[Entries from a dataset]
==================================================

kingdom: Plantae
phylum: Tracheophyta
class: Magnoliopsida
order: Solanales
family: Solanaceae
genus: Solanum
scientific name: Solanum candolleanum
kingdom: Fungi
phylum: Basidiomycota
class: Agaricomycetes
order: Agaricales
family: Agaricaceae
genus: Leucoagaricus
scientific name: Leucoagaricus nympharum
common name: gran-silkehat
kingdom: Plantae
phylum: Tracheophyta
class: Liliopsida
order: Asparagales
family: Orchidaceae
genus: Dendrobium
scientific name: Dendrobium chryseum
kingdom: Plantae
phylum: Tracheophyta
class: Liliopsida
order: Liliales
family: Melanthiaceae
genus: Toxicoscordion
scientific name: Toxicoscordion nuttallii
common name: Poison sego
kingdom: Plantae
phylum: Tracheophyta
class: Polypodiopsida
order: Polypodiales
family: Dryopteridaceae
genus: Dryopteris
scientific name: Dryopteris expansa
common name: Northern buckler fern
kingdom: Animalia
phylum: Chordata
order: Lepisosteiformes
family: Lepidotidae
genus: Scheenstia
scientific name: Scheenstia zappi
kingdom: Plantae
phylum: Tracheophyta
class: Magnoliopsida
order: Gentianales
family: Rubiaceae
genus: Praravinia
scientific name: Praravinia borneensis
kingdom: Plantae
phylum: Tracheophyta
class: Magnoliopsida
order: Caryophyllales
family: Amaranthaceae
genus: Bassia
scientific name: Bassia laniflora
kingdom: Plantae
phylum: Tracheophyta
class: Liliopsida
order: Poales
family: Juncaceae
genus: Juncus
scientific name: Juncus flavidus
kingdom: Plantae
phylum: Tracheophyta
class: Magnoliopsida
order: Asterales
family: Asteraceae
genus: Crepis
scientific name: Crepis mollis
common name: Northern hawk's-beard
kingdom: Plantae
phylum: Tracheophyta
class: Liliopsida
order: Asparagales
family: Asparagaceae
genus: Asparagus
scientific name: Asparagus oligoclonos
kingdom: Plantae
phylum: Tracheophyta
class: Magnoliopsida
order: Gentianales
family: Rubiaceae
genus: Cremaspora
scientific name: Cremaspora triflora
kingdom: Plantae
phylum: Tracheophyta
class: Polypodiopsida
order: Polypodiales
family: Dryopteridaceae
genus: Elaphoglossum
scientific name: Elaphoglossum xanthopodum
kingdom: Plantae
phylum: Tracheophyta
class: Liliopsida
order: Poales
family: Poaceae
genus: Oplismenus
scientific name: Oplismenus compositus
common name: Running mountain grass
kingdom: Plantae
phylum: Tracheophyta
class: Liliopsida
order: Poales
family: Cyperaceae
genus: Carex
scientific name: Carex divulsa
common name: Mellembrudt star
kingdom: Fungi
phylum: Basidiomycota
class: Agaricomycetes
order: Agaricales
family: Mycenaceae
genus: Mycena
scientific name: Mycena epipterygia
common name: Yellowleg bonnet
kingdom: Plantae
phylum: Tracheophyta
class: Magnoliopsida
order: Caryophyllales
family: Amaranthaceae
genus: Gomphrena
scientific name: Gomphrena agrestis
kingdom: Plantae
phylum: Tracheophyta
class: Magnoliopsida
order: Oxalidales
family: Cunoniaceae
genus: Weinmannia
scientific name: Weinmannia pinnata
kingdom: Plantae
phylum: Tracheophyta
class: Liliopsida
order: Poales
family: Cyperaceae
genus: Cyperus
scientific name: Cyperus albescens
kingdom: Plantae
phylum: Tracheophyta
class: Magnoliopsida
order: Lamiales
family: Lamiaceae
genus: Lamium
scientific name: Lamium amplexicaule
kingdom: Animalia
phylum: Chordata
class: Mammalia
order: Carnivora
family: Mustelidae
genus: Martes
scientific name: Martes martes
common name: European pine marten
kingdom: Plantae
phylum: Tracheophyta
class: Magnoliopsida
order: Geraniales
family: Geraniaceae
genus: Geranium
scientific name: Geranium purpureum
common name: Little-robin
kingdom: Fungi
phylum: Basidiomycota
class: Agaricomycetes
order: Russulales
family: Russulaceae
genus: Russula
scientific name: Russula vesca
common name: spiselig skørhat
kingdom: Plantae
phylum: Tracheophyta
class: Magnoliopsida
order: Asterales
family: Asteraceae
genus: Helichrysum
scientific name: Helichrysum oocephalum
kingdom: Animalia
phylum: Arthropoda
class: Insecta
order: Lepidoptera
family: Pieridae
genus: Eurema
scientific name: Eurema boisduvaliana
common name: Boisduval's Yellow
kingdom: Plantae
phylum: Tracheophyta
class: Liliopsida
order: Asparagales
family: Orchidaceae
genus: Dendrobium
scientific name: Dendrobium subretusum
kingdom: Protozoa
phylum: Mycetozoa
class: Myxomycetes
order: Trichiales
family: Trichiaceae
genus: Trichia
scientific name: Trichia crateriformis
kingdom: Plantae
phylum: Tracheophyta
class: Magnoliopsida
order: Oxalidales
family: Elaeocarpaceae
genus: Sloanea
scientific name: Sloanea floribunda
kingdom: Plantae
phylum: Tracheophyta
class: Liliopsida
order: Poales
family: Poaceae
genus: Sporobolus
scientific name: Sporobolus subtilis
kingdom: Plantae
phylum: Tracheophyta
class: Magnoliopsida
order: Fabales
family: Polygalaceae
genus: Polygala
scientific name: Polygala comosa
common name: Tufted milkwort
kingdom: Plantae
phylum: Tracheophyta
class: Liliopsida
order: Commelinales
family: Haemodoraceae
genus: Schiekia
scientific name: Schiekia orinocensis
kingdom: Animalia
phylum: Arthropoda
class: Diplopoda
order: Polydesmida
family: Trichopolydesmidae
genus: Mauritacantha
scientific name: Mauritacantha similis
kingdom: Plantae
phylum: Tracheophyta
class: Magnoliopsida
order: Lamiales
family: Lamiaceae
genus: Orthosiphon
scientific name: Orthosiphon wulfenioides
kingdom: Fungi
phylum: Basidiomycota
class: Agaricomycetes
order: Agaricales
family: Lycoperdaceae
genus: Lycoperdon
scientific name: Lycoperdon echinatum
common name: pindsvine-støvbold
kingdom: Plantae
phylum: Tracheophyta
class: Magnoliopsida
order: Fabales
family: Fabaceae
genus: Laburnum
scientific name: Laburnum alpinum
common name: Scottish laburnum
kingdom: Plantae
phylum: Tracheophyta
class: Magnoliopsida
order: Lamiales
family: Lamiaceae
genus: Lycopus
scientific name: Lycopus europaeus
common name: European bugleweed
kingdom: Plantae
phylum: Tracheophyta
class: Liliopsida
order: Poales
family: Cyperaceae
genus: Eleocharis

==================================================

Reproduce every one of the records above verbatim, line by line.

--- Solution for this problem ---
kingdom: Plantae
phylum: Tracheophyta
class: Magnoliopsida
order: Solanales
family: Solanaceae
genus: Solanum
scientific name: Solanum candolleanum
kingdom: Fungi
phylum: Basidiomycota
class: Agaricomycetes
order: Agaricales
family: Agaricaceae
genus: Leucoagaricus
scientific name: Leucoagaricus nympharum
common name: gran-silkehat
kingdom: Plantae
phylum: Tracheophyta
class: Liliopsida
order: Asparagales
family: Orchidaceae
genus: Dendrobium
scientific name: Dendrobium chryseum
kingdom: Plantae
phylum: Tracheophyta
class: Liliopsida
order: Liliales
family: Melanthiaceae
genus: Toxicoscordion
scientific name: Toxicoscordion nuttallii
common name: Poison sego
kingdom: Plantae
phylum: Tracheophyta
class: Polypodiopsida
order: Polypodiales
family: Dryopteridaceae
genus: Dryopteris
scientific name: Dryopteris expansa
common name: Northern buckler fern
kingdom: Animalia
phylum: Chordata
order: Lepisosteiformes
family: Lepidotidae
genus: Scheenstia
scientific name: Scheenstia zappi
kingdom: Plantae
phylum: Tracheophyta
class: Magnoliopsida
order: Gentianales
family: Rubiaceae
genus: Praravinia
scientific name: Praravinia borneensis
kingdom: Plantae
phylum: Tracheophyta
class: Magnoliopsida
order: Caryophyllales
family: Amaranthaceae
genus: Bassia
scientific name: Bassia laniflora
kingdom: Plantae
phylum: Tracheophyta
class: Liliopsida
order: Poales
family: Juncaceae
genus: Juncus
scientific name: Juncus flavidus
kingdom: Plantae
phylum: Tracheophyta
class: Magnoliopsida
order: Asterales
family: Asteraceae
genus: Crepis
scientific name: Crepis mollis
common name: Northern hawk's-beard
kingdom: Plantae
phylum: Tracheophyta
class: Liliopsida
order: Asparagales
family: Asparagaceae
genus: Asparagus
scientific name: Asparagus oligoclonos
kingdom: Plantae
phylum: Tracheophyta
class: Magnoliopsida
order: Gentianales
family: Rubiaceae
genus: Cremaspora
scientific name: Cremaspora triflora
kingdom: Plantae
phylum: Tracheophyta
class: Polypodiopsida
order: Polypodiales
family: Dryopteridaceae
genus: Elaphoglossum
scientific name: Elaphoglossum xanthopodum
kingdom: Plantae
phylum: Tracheophyta
class: Liliopsida
order: Poales
family: Poaceae
genus: Oplismenus
scientific name: Oplismenus compositus
common name: Running mountain grass
kingdom: Plantae
phylum: Tracheophyta
class: Liliopsida
order: Poales
family: Cyperaceae
genus: Carex
scientific name: Carex divulsa
common name: Mellembrudt star
kingdom: Fungi
phylum: Basidiomycota
class: Agaricomycetes
order: Agaricales
family: Mycenaceae
genus: Mycena
scientific name: Mycena epipterygia
common name: Yellowleg bonnet
kingdom: Plantae
phylum: Tracheophyta
class: Magnoliopsida
order: Caryophyllales
family: Amaranthaceae
genus: Gomphrena
scientific name: Gomphrena agrestis
kingdom: Plantae
phylum: Tracheophyta
class: Magnoliopsida
order: Oxalidales
family: Cunoniaceae
genus: Weinmannia
scientific name: Weinmannia pinnata
kingdom: Plantae
phylum: Tracheophyta
class: Liliopsida
order: Poales
family: Cyperaceae
genus: Cyperus
scientific name: Cyperus albescens
kingdom: Plantae
phylum: Tracheophyta
class: Magnoliopsida
order: Lamiales
family: Lamiaceae
genus: Lamium
scientific name: Lamium amplexicaule
kingdom: Animalia
phylum: Chordata
class: Mammalia
order: Carnivora
family: Mustelidae
genus: Martes
scientific name: Martes martes
common name: European pine marten
kingdom: Plantae
phylum: Tracheophyta
class: Magnoliopsida
order: Geraniales
family: Geraniaceae
genus: Geranium
scientific name: Geranium purpureum
common name: Little-robin
kingdom: Fungi
phylum: Basidiomycota
class: Agaricomycetes
order: Russulales
family: Russulaceae
genus: Russula
scientific name: Russula vesca
common name: spiselig skørhat
kingdom: Plantae
phylum: Tracheophyta
class: Magnoliopsida
order: Asterales
family: Asteraceae
genus: Helichrysum
scientific name: Helichrysum oocephalum
kingdom: Animalia
phylum: Arthropoda
class: Insecta
order: Lepidoptera
family: Pieridae
genus: Eurema
scientific name: Eurema boisduvaliana
common name: Boisduval's Yellow
kingdom: Plantae
phylum: Tracheophyta
class: Liliopsida
order: Asparagales
family: Orchidaceae
genus: Dendrobium
scientific name: Dendrobium subretusum
kingdom: Protozoa
phylum: Mycetozoa
class: Myxomycetes
order: Trichiales
family: Trichiaceae
genus: Trichia
scientific name: Trichia crateriformis
kingdom: Plantae
phylum: Tracheophyta
class: Magnoliopsida
order: Oxalidales
family: Elaeocarpaceae
genus: Sloanea
scientific name: Sloanea floribunda
kingdom: Plantae
phylum: Tracheophyta
class: Liliopsida
order: Poales
family: Poaceae
genus: Sporobolus
scientific name: Sporobolus subtilis
kingdom: Plantae
phylum: Tracheophyta
class: Magnoliopsida
order: Fabales
family: Polygalaceae
genus: Polygala
scientific name: Polygala comosa
common name: Tufted milkwort
kingdom: Plantae
phylum: Tracheophyta
class: Liliopsida
order: Commelinales
family: Haemodoraceae
genus: Schiekia
scientific name: Schiekia orinocensis
kingdom: Animalia
phylum: Arthropoda
class: Diplopoda
order: Polydesmida
family: Trichopolydesmidae
genus: Mauritacantha
scientific name: Mauritacantha similis
kingdom: Plantae
phylum: Tracheophyta
class: Magnoliopsida
order: Lamiales
family: Lamiaceae
genus: Orthosiphon
scientific name: Orthosiphon wulfenioides
kingdom: Fungi
phylum: Basidiomycota
class: Agaricomycetes
order: Agaricales
family: Lycoperdaceae
genus: Lycoperdon
scientific name: Lycoperdon echinatum
common name: pindsvine-støvbold
kingdom: Plantae
phylum: Tracheophyta
class: Magnoliopsida
order: Fabales
family: Fabaceae
genus: Laburnum
scientific name: Laburnum alpinum
common name: Scottish laburnum
kingdom: Plantae
phylum: Tracheophyta
class: Magnoliopsida
order: Lamiales
family: Lamiaceae
genus: Lycopus
scientific name: Lycopus europaeus
common name: European bugleweed
kingdom: Plantae
phylum: Tracheophyta
class: Liliopsida
order: Poales
family: Cyperaceae
genus: Eleocharis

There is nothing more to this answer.